# cv2 distanceTransform函数的用法 python

distanceTransform
Calculates the distance to the closest zero pixel for each pixel of the source image.

Python: cv2.distanceTransform(src, distanceType, maskSize[, dst]) → dst

Python: cv.DistTransform(src, dst, distance_type=CV_DIST_L2, mask_size=3, mask=None, labels=None) → None

Parameters:
src – 8-bit, single-channel (binary) source image.
dst – Output image with calculated distances. It is a 32-bit floating-point, single-channel image of the same size as src .

distanceType – Type of distance. It can be CV_DIST_L1, CV_DIST_L2 , or CV_DIST_C .
maskSize – Size of the distance transform mask. It can be 3, 5, or CV_DIST_MASK_PRECISE (the latter option is only supported by the first function). In case of the CV_DIST_L1 or CV_DIST_C distance type, the parameter is forced to 3 because a  3\times 3 mask gives the same result as  5\times 5 or any larger aperture.

labels – Optional output 2D array of labels (the discrete Voronoi diagram). It has the type CV_32SC1 and the same size as src . See the details below.

labelType – Type of the label array to build. If labelType==DIST_LABEL_CCOMP then each connected component of zeros in src (as well as all the non-zero pixels closest to the connected component) will be assigned the same label. If labelType==DIST_LABEL_PIXEL then each zero pixel (and all the non-zero pixels closest to it) gets its own label.
The functions distanceTransform calculate the approximate or precise distance from every binary image pixel to the nearest zero pixel. For zero image pixels, the distance will obviously be zero.

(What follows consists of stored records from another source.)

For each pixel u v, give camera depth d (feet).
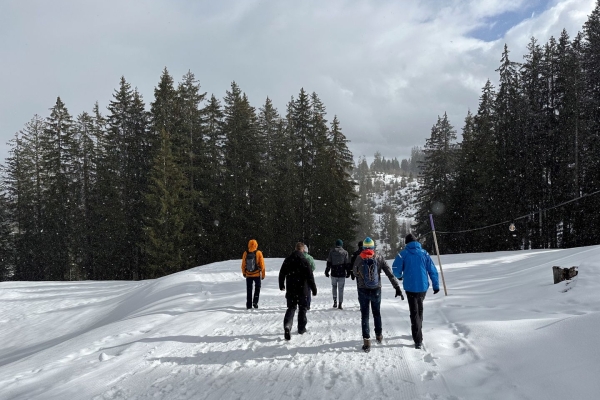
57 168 129.70
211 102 129.39
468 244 129.18
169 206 108.58
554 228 108.58
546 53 116.06
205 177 122.72
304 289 23.32
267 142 144.15
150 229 106.42
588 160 97.71
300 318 23.59
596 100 104.47
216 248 119.55
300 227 125.80
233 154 125.49
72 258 131.54
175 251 109.29
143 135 127.24
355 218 131.44
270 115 148.36
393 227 337.11
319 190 123.95
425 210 141.08
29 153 139.33
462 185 131.95
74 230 128.06
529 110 110.63
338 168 134.41
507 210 111.34
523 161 109.91
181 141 119.85
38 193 135.85
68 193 130.72
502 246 114.21
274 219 126.11
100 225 120.47
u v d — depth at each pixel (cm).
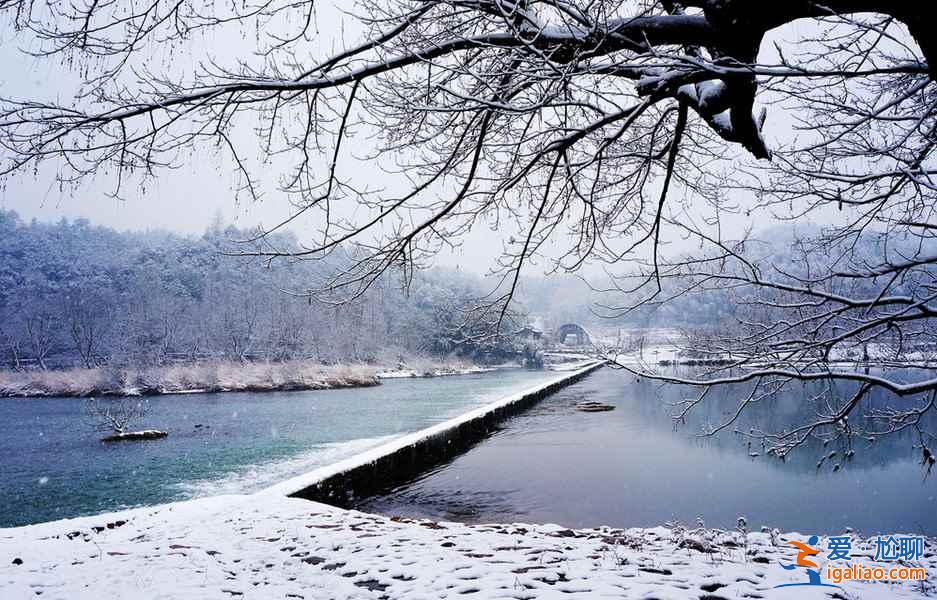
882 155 489
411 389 5091
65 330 7538
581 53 314
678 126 415
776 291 622
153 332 7544
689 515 1055
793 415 2128
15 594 499
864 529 966
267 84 375
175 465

When maskSize == CV_DIST_MASK_PRECISE and distanceType == CV_DIST_L2 , the function runs the algorithm described in [Felzenszwalb04]. This algorithm is parallelized with the TBB library.

In other cases, the algorithm [Borgefors86] is used. This means that for a pixel the function finds the shortest path to the nearest zero pixel consisting of basic shifts: horizontal, vertical, diagonal, or knight’s move (the latest is available for a 5\times 5 mask). The overall distance is calculated as a sum of these basic distances. Since the distance function should be symmetric, all of the horizontal and vertical shifts must have the same cost (denoted as a ), all the diagonal shifts must have the same cost (denoted as b ), and all knight’s moves must have the same cost (denoted as c ). For the CV_DIST_C and CV_DIST_L1 types, the distance is calculated precisely, whereas for CV_DIST_L2 (Euclidean distance) the distance can be calculated only with a relative error (a 5\times 5 mask gives more accurate results). For a,b , and c , OpenCV uses the values suggested in the original paper:

CV_DIST_C	(3\times 3)	a = 1, b = 1
CV_DIST_L1	(3\times 3)	a = 1, b = 2
CV_DIST_L2	(3\times 3)	a=0.955, b=1.3693
CV_DIST_L2	(5\times 5)	a=1, b=1.4, c=2.1969
Typically, for a fast, coarse distance estimation CV_DIST_L2, a 3\times 3 mask is used. For a more accurate distance estimation CV_DIST_L2 , a 5\times 5 mask or the precise algorithm is used. Note that both the precise and the approximate algorithms are linear on the number of pixels.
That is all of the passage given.